Key references for Day 2
Verified case studies (cross-checked May 2026):
- Arup Hong Kong, Feb 2024 — HK$200M / ~$25.6M deepfake video BEC, confirmed by Hong Kong Police press conference
- WPP CEO Mark Read deepfake attempt, May 2024 — failed because target recognized out-of-band channel anomaly
- LastPass voice deepfake attempt on employee, April 2024 — failed at OOB verification
Frameworks and standards:
- C2PA (Content Authenticity Initiative) — content provenance signing standard
- MITRE ATT&CK T1566.004 — Spearphishing Voice
- FBI IC3 BEC trend reports (2024, 2025 figures)
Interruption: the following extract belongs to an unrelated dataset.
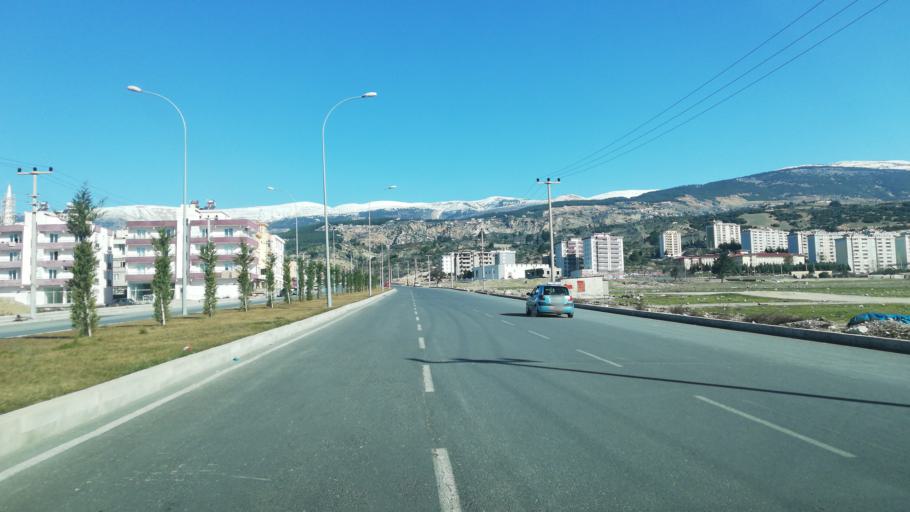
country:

- Sigma 2.0 correlation rules for workflow-gap detection
Tools introduced (working code in Module 2.2):
- AASIST family audio deepfake detectors
- Open-source pretrained models on Hugging Face
- C2PA verification library (c2pa-python)
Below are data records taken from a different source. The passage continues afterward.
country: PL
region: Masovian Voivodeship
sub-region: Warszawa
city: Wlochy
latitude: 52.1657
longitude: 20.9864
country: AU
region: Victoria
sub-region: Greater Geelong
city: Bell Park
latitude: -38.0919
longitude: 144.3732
- Workflow-gap Sigma rule pattern
How Day 2 changes the detector’s mental model
Day 1 framed the detector’s work as artifact analysis — given an email, classify it. Day 2 introduces the lesson that for high-impact deepfake threats, artifact analysis alone is insufficient:
- Audio deepfake generation in 2026 frequently produces output that current detectors score below alarm threshold
- Video deepfake generation has outpaced video detection; C2PA provenance signing is the only durable control, and adoption is partial
- The synthetic-identity layer (AI-generated executives on LinkedIn, fabricated vendor profiles) is detectable at the platform layer, not at the endpoint
The durable controls are workflow gaps: a wire transfer with changed payment instructions must be confirmed through a second channel the attacker doesn’t control. The absence of that confirmation event in your SIEM is your highest-fidelity detection. Day 2 makes this explicit — and arms the detection engineer with the workflow-gap detection patterns that survive when artifact detection fails.
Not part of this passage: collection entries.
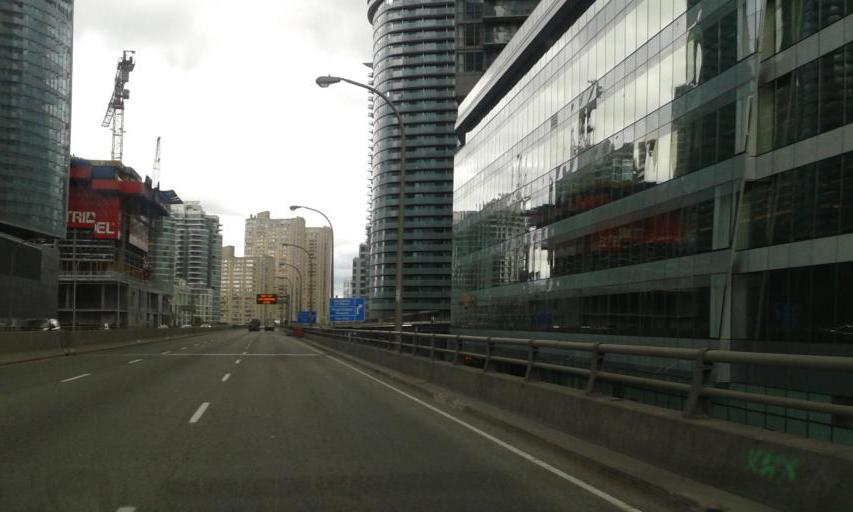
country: CA
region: Ontario
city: Toronto
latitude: 43.6425
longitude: -79.3794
What Days 3-5 build on this foundation
- Day 3 — LLM-authored malware, prompt-injection campaigns against enterprise copilots. Same workflow-gap thinking applied to the enterprise-LLM trust boundary.
- Day 4 — Agentic adversaries, AI supply-chain compromise. The detector’s stack from Days 1-2 + agent telemetry as a detection signal.
- Day 5 — Capstone. The Verdancy Health scenario includes a deepfake voice BEC stage that students must catch using exactly the Day 2 workflow-gap pattern.